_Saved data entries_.
--

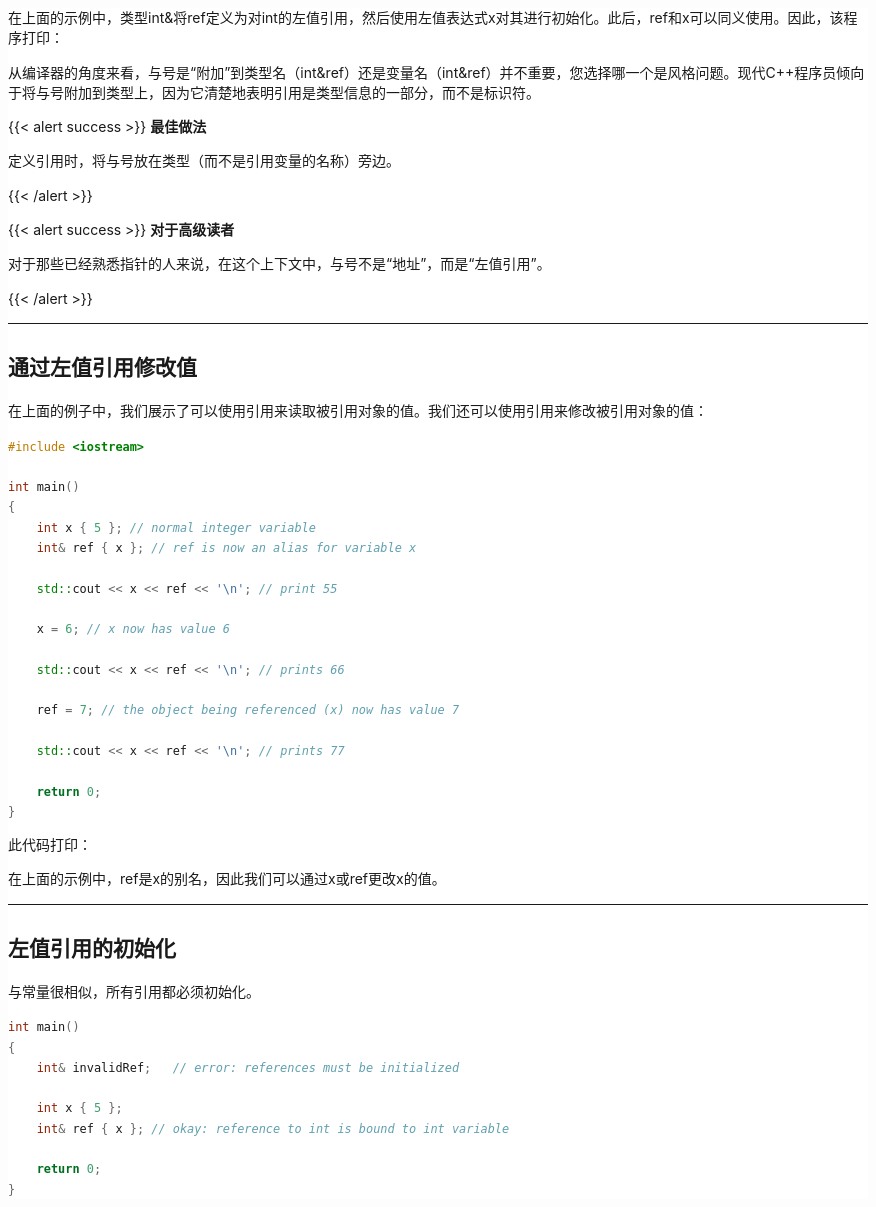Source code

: 在上面的示例中，类型int&将ref定义为对int的左值引用，然后使用左值表达式x对其进行初始化。此后，ref和x可以同义使用。因此，该程序打印：

从编译器的角度来看，与号是“附加”到类型名（int&ref）还是变量名（int&ref）并不重要，您选择哪一个是风格问题。现代C++程序员倾向于将与号附加到类型上，因为它清楚地表明引用是类型信息的一部分，而不是标识符。

{{< alert success >}}
**最佳做法**

定义引用时，将与号放在类型（而不是引用变量的名称）旁边。

{{< /alert >}}

{{< alert success >}}
**对于高级读者**

对于那些已经熟悉指针的人来说，在这个上下文中，与号不是“地址”，而是“左值引用”。

{{< /alert >}}

***
## 通过左值引用修改值

在上面的例子中，我们展示了可以使用引用来读取被引用对象的值。我们还可以使用引用来修改被引用对象的值：

```C++
#include <iostream>

int main()
{
    int x { 5 }; // normal integer variable
    int& ref { x }; // ref is now an alias for variable x

    std::cout << x << ref << '\n'; // print 55

    x = 6; // x now has value 6

    std::cout << x << ref << '\n'; // prints 66

    ref = 7; // the object being referenced (x) now has value 7

    std::cout << x << ref << '\n'; // prints 77

    return 0;
}
```

此代码打印：

在上面的示例中，ref是x的别名，因此我们可以通过x或ref更改x的值。

***
## 左值引用的初始化

与常量很相似，所有引用都必须初始化。

```C++
int main()
{
    int& invalidRef;   // error: references must be initialized

    int x { 5 };
    int& ref { x }; // okay: reference to int is bound to int variable

    return 0;
}
```
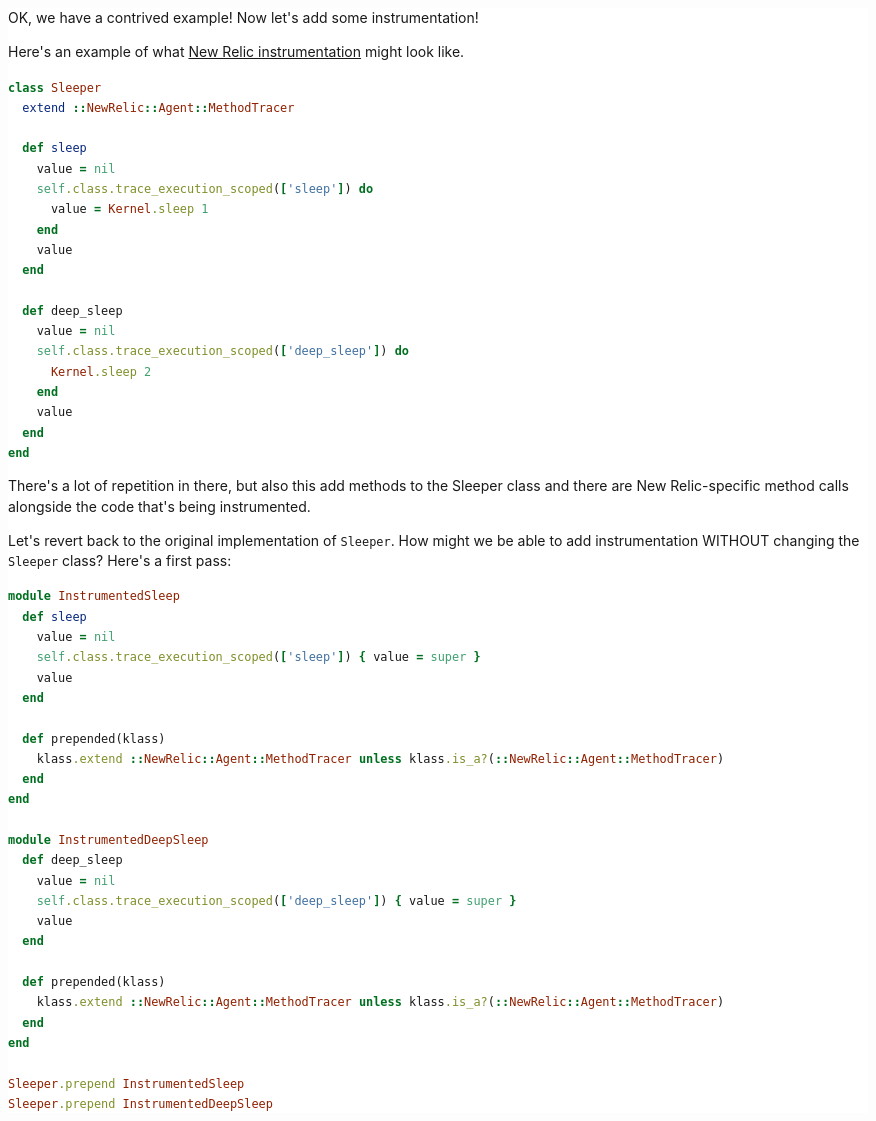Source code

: OK, we have a contrived example! Now let's add some instrumentation!

Here's an example of what [New Relic instrumentation](https://docs.newrelic.com/docs/agents/ruby-agent/customization/ruby-custom-instrumentation)
might look like.

```ruby
class Sleeper
  extend ::NewRelic::Agent::MethodTracer

  def sleep
    value = nil
    self.class.trace_execution_scoped(['sleep']) do
      value = Kernel.sleep 1
    end
    value
  end
  
  def deep_sleep
    value = nil
    self.class.trace_execution_scoped(['deep_sleep']) do
      Kernel.sleep 2
    end
    value
  end
end
```

There's a lot of repetition in there, but also this add methods to the Sleeper class and there are New
Relic-specific method calls alongside the code that's being instrumented.

Let's revert back to the original implementation of `Sleeper`. How might we be able to add instrumentation WITHOUT
changing the `Sleeper` class? Here's a first pass:

```ruby
module InstrumentedSleep
  def sleep
    value = nil
    self.class.trace_execution_scoped(['sleep']) { value = super }
    value
  end
  
  def prepended(klass)
    klass.extend ::NewRelic::Agent::MethodTracer unless klass.is_a?(::NewRelic::Agent::MethodTracer)
  end
end

module InstrumentedDeepSleep
  def deep_sleep
    value = nil
    self.class.trace_execution_scoped(['deep_sleep']) { value = super }
    value
  end
  
  def prepended(klass)
    klass.extend ::NewRelic::Agent::MethodTracer unless klass.is_a?(::NewRelic::Agent::MethodTracer)
  end
end

Sleeper.prepend InstrumentedSleep
Sleeper.prepend InstrumentedDeepSleep
```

--

_WHAT THE TASK REQUIRES_. Please go through the data and copy each line containing the word "super".

_SOLUTION_.
    self.class.trace_execution_scoped(['sleep']) { value = super }
    self.class.trace_execution_scoped(['deep_sleep']) { value = super }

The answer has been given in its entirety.